Completed December 11, 2025
Paletteyes, Semantic Colour Palette Generator
From natural language to colour palettes using ML, RAG, and custom colour tooling
nlp rag colour systems ml creative tools flask pypi
Flask PyTorch Python RAG Scikit-Learn K-Means Pandas GCP
1. Context
Paletteyes began as an experiment in semantic colour generation, turning natural language into coherent colour palettes.
It evolved into a full system:
- A PyTorch transformer
- Custom colour distance metrics
- A refined RAG pipeline
- A frontend tool to extract palettes from images
- A publishable Python package (Pyletteyes)
The goal was not AI art. It was a system for reasoning about colour.
2. The Problem
Colour palettes are both:
- structured (mathematically definable), and
- subjective (semantic, emotional, cultural).
Users want to say:
- “Coastal sunset”
- “Energetic sci-fi neon”
- “Soft vintage sepia”
…and instantly get a palette that feels right.
The challenge:
How do you turn ambiguous language into specific, coherent colour sets?
3. Constraints
- The transformer originally output only 1 palette per query
- Risk of generating strange or “unusable” results
- Needed multiple interpretable palettes
- Needed to run on limited compute (GCP serverless)
- Language meanings are fuzzy, and mapping them to RGB is non-trivial
- Must handle both image extraction and semantic generation
4. The System I Designed
A hybrid system combining ML, RAG, clustering, and colour science.
Components
- Pyletteyes PyPI package: colour classes and palette objects
- Palette extractor: modified K-Means with preprocessing
- Semantic palette generator: transformer and custom loss
- RAG retriever: returns top 5 closest palettes from DB
- Flask API: image upload and text query endpoints
- Frontend UI: palette cards, download, colour codes
- Training DB: curated palette dataset for semantic similarity
How It Works
- User provides a text prompt OR an image.
- If text:
- Transformer generates an embedding.
- RAG module retrieves the 5 closest palettes from dataset.

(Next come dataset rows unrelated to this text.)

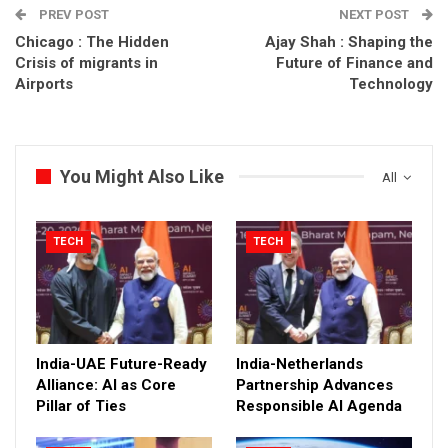
PREV POST
NEXT POST
Chicago : The Hidden
Ajay Shah : Shaping the
Crisis of migrants in
Future of Finance and
Airports
Technology
You Might Also Like
All
TECH
TECH
India-UAE Future-Ready
India-Netherlands
Alliance: AI as Core
Partnership Advances
Pillar of Ties
Responsible AI Agenda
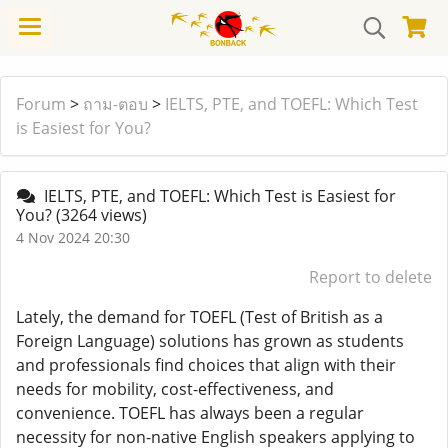
Forum
>
ถาม-ตอบ
>
IELTS, PTE, and TOEFL: Which Test
is Easiest for You?
IELTS, PTE, and TOEFL: Which Test is Easiest for
You?
(3264 views)
4 Nov 2024 20:30
Report to delete
Lately, the demand for TOEFL (Test of British as a
Foreign Language) solutions has grown as students
and professionals find choices that align with their
needs for mobility, cost-effectiveness, and
convenience. TOEFL has always been a regular
necessity for non-native English speakers applying to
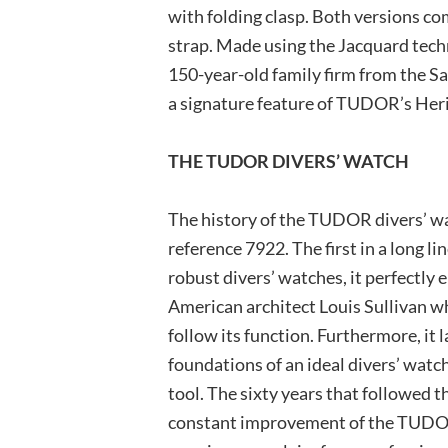
with folding clasp. Both versions co
strap. Made using the Jacquard tech
150-year-old family firm from the Sai
a signature feature of TUDOR’s Heri
THE TUDOR DIVERS’ WATCH
The history of the TUDOR divers’ wa
reference 7922. The first in a long li
robust divers’ watches, it perfectl
American architect Louis Sullivan wh
follow its function. Furthermore, it 
foundations of an ideal divers’ watch
tool. The sixty years that followed t
constant improvement of the TUDOR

- These are returned as the “semantic matches.”
- If image:
- Palette extractor runs modified k-means and generates a palette.

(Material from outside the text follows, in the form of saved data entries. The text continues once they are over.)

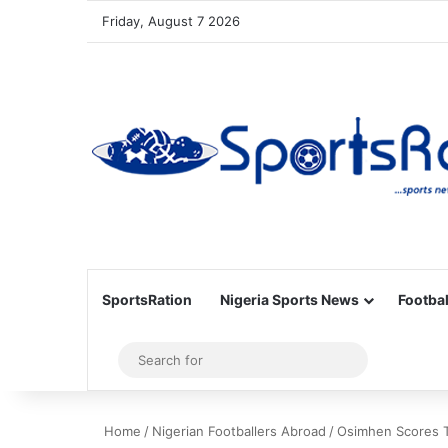
Friday, August 7 2026
SportsRation
Nigeria Sports News
Footbal
Sidebar
Search
for
Home
/
Nigerian Footballers Abroad
/
Osimhen Scores T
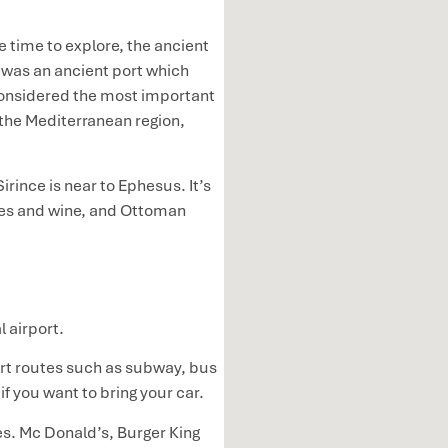
 time to explore, the ancient
s was an ancient port which
 considered the most important
 the Mediterranean region,
irince is near to Ephesus. It’s
aches and wine, and Ottoman
l airport.
port routes such as subway, bus
if you want to bring your car.
es. Mc Donald’s, Burger King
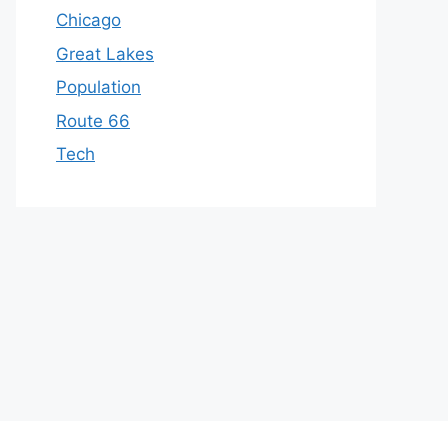
Chicago
Great Lakes
Population
Route 66
Tech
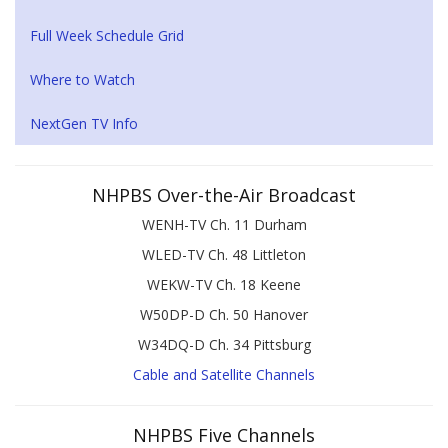
Full Week Schedule Grid
Where to Watch
NextGen TV Info
NHPBS Over-the-Air Broadcast
WENH-TV Ch. 11 Durham
WLED-TV Ch. 48 Littleton
WEKW-TV Ch. 18 Keene
W50DP-D Ch. 50 Hanover
W34DQ-D Ch. 34 Pittsburg
Cable and Satellite Channels
NHPBS Five Channels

- All palettes are represented by Palette objects (class-based abstraction).
- System returns structured colour values + metadata.
The move from pure model output to a hybrid RAG system improved:
- reliability
- interpretability
- user trust
5. Before vs After
| Before | After |
|---|---|
| Transformer outputs a single palette | RAG returns top 5 best-fit palettes |
| High risk of odd outputs | Curated, realistic results |
| No abstraction layer | Colour & Palette classes standardize everything |
| Only generation | Full pipeline for both generation & extraction |
| ML-only | Hybrid ML + retrieval + colour harmony |
6. Stack & Architecture
- PyTorch for transformer embeddings
- Scikit-Learn for clustering (k-means)
- Custom loss functions for palette smoothness
- RAG pipeline pulling from palette DB
- Flask backend and frontend
- GCP Cloud Run for serverless deployment
- Pyletteyes PIP installable package for internal consistency
Architecture theme: Hybrid intelligence: ML, retrieval, and deterministic tools.
7. Impact
- Achieved expressive, usable palette generation
- Reliable outputs for creative or brand use
- Provided a polished, hosted tool + an installable Python package
- Demonstrated your ability to combine:
- ML
- Colour theory
- Retrieval systems
- Software UX
- Deployment pipelines
It’s a perfect example of your “systems, not point models” identity.